そして数年前、辺境伯家は神殿に多大な寄付をして王国に格上げされたのである。
ちなみに、神殿はシャラントン公爵にも王国への格上げを持ちかけてきたが、「領土が増えるわけやなし、カネがかかるばっかりでええことないが」と公爵は鼻で笑って断った。
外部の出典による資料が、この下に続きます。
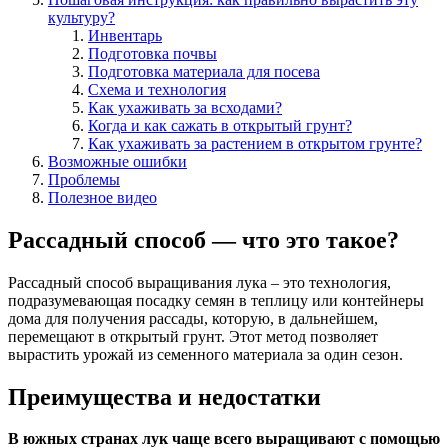
культуру?
Инвентарь
Подготовка почвы
Подготовка материала для посева
Схема и технология
Как ухаживать за всходами?
Когда и как сажать в открытый грунт?
Как ухаживать за растением в открытом грунте?
Возможные ошибки
Проблемы
Полезное видео
Рассадный способ — что это такое?
Рассадный способ выращивания лука – это технология,
подразумевающая посадку семян в теплицу или контейнеры
дома для получения рассады, которую, в дальнейшем,
перемещают в открытый грунт. Этот метод позволяет
вырастить урожай из семенного материала за один сезон.
Преимущества и недостатки
В южных странах лук чаще всего выращивают с помощью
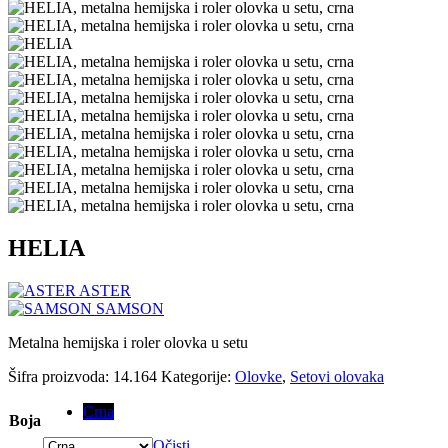
HELIA
ASTER
SAMSON
Metalna hemijska i roler olovka u setu
Šifra proizvoda:
14.164
Kategorije:
Olovke
,
Setovi olovaka
Crna
Boja
Očisti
だが、2人の共通の祖先であり、魔獣をぶっ殺しまくってこの地域に人が住めるようにした聖女ギネヴィアの没後百五十年祭のために、娘のジュスティーヌを連れて「王国」を訪れたら、事あるごとに「うちは王国」「お前は公国」風を吹かされて、だいぶイライラが溜まっていたのだ。
「ちょおおおおおお!
ワシが勝つところやったのに、なにするんじゃい!」
「知るかボケ!
後出しでヘンなことを言い出すからじゃ!
ジュスティーヌは絶対に嫁に出さんけえの!
帰るッ!」
売り言葉に買い言葉。
いい年したおっさん2人はヒートアップする。
代々、公爵家と王家の仲は良く、互いに助け合う関係にある。
この2人も、一応それなりの情はあるのだが、どうも顔を合わせるといがみあいが発生しがちなのだ。
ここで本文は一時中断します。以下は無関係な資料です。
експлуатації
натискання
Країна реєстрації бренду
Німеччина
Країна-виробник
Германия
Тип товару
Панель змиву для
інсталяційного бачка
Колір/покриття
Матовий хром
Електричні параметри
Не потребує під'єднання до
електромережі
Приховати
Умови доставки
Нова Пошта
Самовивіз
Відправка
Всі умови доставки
いつもなら、2人の学友でもある王妃クリスティーヌが間に入って巧くとりなすのだが、あいにくと不在。
彼女は王太子アルフォンスを連れて、実家である隣国の王家の式典に出席し、公爵の訪問に間に合うように帰って来るはずが、道中、大雨に降られて到着が遅れているのだ。
「は!?
帰るいうて、今日の舞踏会はどないするん!?
レディ・ジュスティーヌの披露目じゃいうて、クリスティーヌも気合を入れて準備させとるが」
「そんなん知らんし!」
ブチ切れモードの公爵は、勢い余って歓迎舞踏会のドタキャンまでかます。
と、ここで周りが盛大にあわあわし始めたのが目に入った。
ふしゅーっと頭から湯気を立てつつ、公爵は太い息を吐く。
「ままま、聖女ギネヴィアの式典は出る。
遠路はるばる来たんじゃけえの。
レディ・クリスティーヌにも挨拶せなあかんしな。
済んだら、速攻帰るけ!」
「もうレディ・クリスティーヌやない、クリスティーヌ妃殿下じゃい!」
そこは譲れないところなのか、国王も思わず立ち上がった。
「あああ?
レディじゃろうが妃殿下じゃろうが、クリスティーヌに違いはないじゃろうが!」
「ワシのクリスティーヌを呼び捨てにすな!」
公爵は2m近い長身で、背が高いために細身に見えるが、魔羆の首も一閃で刎ねる騎士でもあり、ガッチガチに鍛え上げている。
炯々と光る紫眼に峻厳な顔立ちは、「銀獅子公」とあだ名されているほどだ。
その公爵をにらみあげる国王は中肉中背、ダークブラウンの髪にぽんわりした体型のモブ顔だが、こちらも究極魔法も放てる魔導師として大陸に名を轟かせているだけあって公爵の圧に負けていない。
「陛下!
王妃様のお留守に勝手をしたら、ギュウギュウにつねられますよ!」
「御前! カームダウン!カームダウン!
あんまりイキりよったら、姫様の必殺技『パパ大嫌い』をくらいますぞ!」
側仕え達が決死の勢いで飛び込み、どうにか主君達を引き分けた。